Image for Will West Papuans now get to vote on their Freedom?

The south of Sudan has just been allowed a vote on self-determination and 99 percent of those voting chose independence. The President of the Sudan, Omar al-Bashir, has declared his support for the outcome and said that he will be travelling south to join the celebrations.

A new nation is born and a long-running conflict is brought to a close.

The Papuans of the western half of New Guinea, a territory the size of France, rich in resources and ancient in indigenous culture, was one of the first places on Earth that saw agriculture developed. During the last ice age New Guinea was part of the Australian continent, but unlike Australia, colonial carving knives saw the island divided and the western half consumed by Indonesia, as if with an eye to the east.

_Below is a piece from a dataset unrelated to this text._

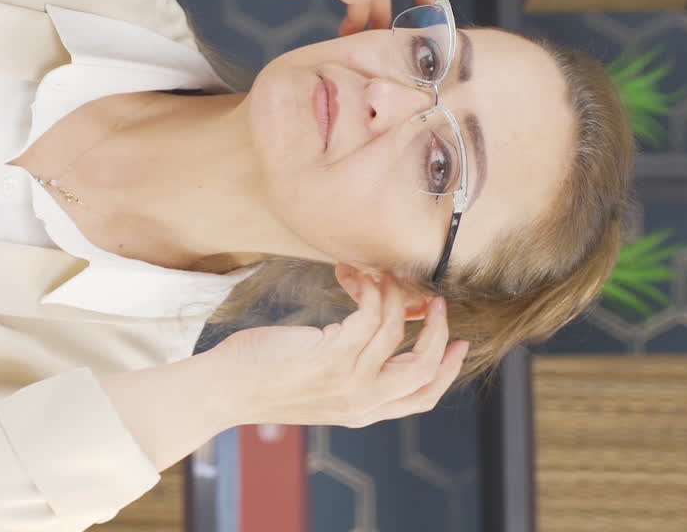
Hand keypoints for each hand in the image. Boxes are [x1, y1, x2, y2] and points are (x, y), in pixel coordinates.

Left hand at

The West Papuans were supposed to be permitted a UN run vote on their independence in 1969, but Indonesia, the colonial master at the time, was allowed to run the ballot, which saw 1025 selected men told to step over a line drawn in the dirt under the shadow of guns.

How could the World accept that?


The so-called ‘Act of Free Choice’ was not free or fair and has served to fuel a long-running conflict between Papuans and Indonesia.

Will the world now wake up to this injustice and grant the West Papuan people the vote that they were cheated of in 1969?

If a free and fair UN run vote on Independence happens and the West Papuan people vote for freedom, will the Indonesian president travel to New Guinea to join the celebrations?

The presence of the Indonesian president and other World leaders may help to avoid the kind of blood-shed and destruction that occurred in East Timor after their vote for freedom.

How many West Papuans need to die before their cry for freedom is heard by the World?